#### [Wybrany tekst]
Szpital jest trochę jak szklane formikarium dla mrówek – wywiad z Wojciechem Chamierem-Gliszczyńskim o „Dawkach fantomowych”

16 lutego 2022

Po „Portreciście psów” Wojciech Chamier-Gliszczyński wydał drugą powieść. „Dawki fantomowe” (Wydawnictwo W.A.B.) to utrzymana w tonie groteski historia związku dwojga ludzi z dużą różnicą wieku, zatracie tożsamości i wyzwoleniu spod dominacji mentora. Autora zapytaliśmy o odbiór jego prozy, literackie tropy, feministyczne wątki i szpitalną scenerię z nowej książki.

Joachim Polański: Twoja poprzednia książka – „Portrecista psów” – spotkała się z bardzo dobrym przyjęciem. „To debiutancka powieść, choć czyta się ją, jakby napisał ją literacki wyjadacz” – pisał na przykład Wojciech Szot. Jak czułeś się jako debiutant, czytając takie opinie?

Wojciech Chamier-Gliszczyński: Myślę, że każdy początkujący pisarz byłby zadowolony z takich opinii. Wszystko, co działo się w związku z wydaniem „Portrecisty psów”, było dla mnie zaskakujące: po pierwsze entuzjastyczna wiadomość z Czarnego, że chcą wydać, po drugie atencja i zaangażowanie redaktorów, wreszcie zainteresowanie krytyków. Trzeba mieć na względzie, że kiedy człowiek pisze książkę i po raz pierwszy ogłasza ją drukiem, to bardzo się martwi, czy ktokolwiek w ogóle raczy na nią spojrzeć, a co dopiero pochwalić. Zatem recenzja, o której mowa, a była to jedna z pierwszych, bardzo mnie podbudowała. Z drugą książką jest podobnie, martwię się o nią nawet bardziej.

Na co dzień jesteś prawnikiem. Czy twoi bliscy byli zaskoczeni, że po godzinach zajmujesz się literaturą?

Moi bliscy z pewnością nie byli zaskoczeni, bo bardzo rzadko się zdarza, aby pisarz zdołał się ukryć do momentu debiutu. Oczywiście pisanie odbywa się zazwyczaj w samotności, ale bywają momenty, kiedy można się z niej wyrwać. Dla mnie to były festiwale Biura Literackiego. Na Stację Literatura organizowaną w Stroniu Śląskim zabierałem ze sobą żonę i dzieci, a w 2018 roku na festiwal przyjechali nawet teściowie. Moje pisarskie ambicje nie były też tajemnicą dla wspólników z kancelarii. Osoby, które znają mnie trochę słabiej, pewnie zwróciły uwagę na ilość książek w naszym mieszkaniu.

#### [Wyodrębnione dane]
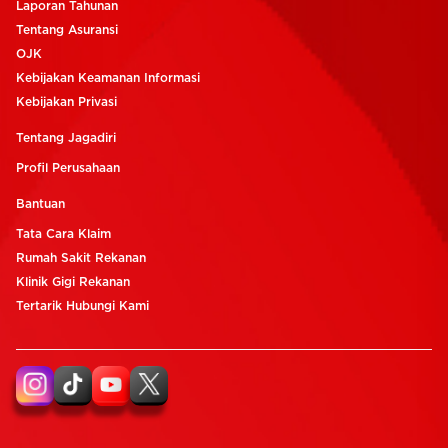
Laporan Tahunan
Tentang Asuransi
OJK
Kebijakan Keamanan Informasi
Kebijakan Privasi
Tentang Jagadiri
Profil Perusahaan
Bantuan
Tata Cara Klaim
Rumah Sakit Rekanan
Klinik Gigi Rekanan
Tertarik Hubungi Kami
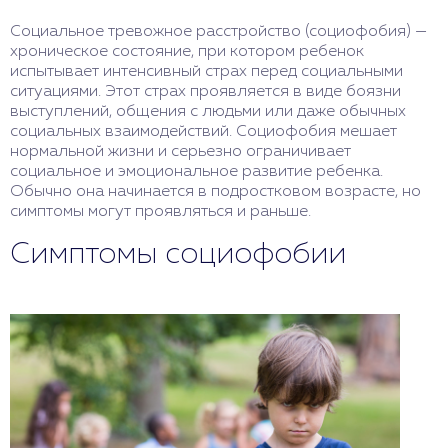
Социальное тревожное расстройство (социофобия) —
хроническое состояние, при котором ребенок
испытывает интенсивный страх перед социальными
ситуациями. Этот страх проявляется в виде боязни
выступлений, общения с людьми или даже обычных
социальных взаимодействий. Социофобия мешает
нормальной жизни и серьезно ограничивает
социальное и эмоциональное развитие ребенка.
Обычно она начинается в подростковом возрасте, но
симптомы могут проявляться и раньше.
Симптомы социофобии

#### [Zadania do wykonania]
a – Zwróć z wywiadu fragment od „16 lutego 2022” do „czytając takie opinie?”.
b – Proszę ocenić, czy poniższe stwierdzenia zgadzają się z wywiadem, i przy każdym odpowiedzieć tak lub nie, przytaczając dosłownie rozstrzygające słowa:
(i) Autor zabierał żonę i dzieci na Stację Literatura w Stroniu Śląskim.
(ii) Wspólnicy z kancelarii nie wiedzieli o pisarskich ambicjach autora.
(iii) O drugą książkę autor martwi się mniej niż o pierwszą.

#### [Oczekiwane wyniki]
a –
16 lutego 2022

Po „Portreciście psów” Wojciech Chamier-Gliszczyński wydał drugą powieść. „Dawki fantomowe” (Wydawnictwo W.A.B.) to utrzymana w tonie groteski historia związku dwojga ludzi z dużą różnicą wieku, zatracie tożsamości i wyzwoleniu spod dominacji mentora. Autora zapytaliśmy o odbiór jego prozy, literackie tropy, feministyczne wątki i szpitalną scenerię z nowej książki.

Joachim Polański: Twoja poprzednia książka – „Portrecista psów” – spotkała się z bardzo dobrym przyjęciem. „To debiutancka powieść, choć czyta się ją, jakby napisał ją literacki wyjadacz” – pisał na przykład Wojciech Szot. Jak czułeś się jako debiutant, czytając takie opinie?

b –
(i) Tak: „Na Stację Literatura organizowaną w Stroniu Śląskim zabierałem ze sobą żonę i dzieci”.
(ii) Nie: „Moje pisarskie ambicje nie były też tajemnicą dla wspólników z kancelarii”.
(iii) Nie: „Z drugą książką jest podobnie, martwię się o nią nawet bardziej”.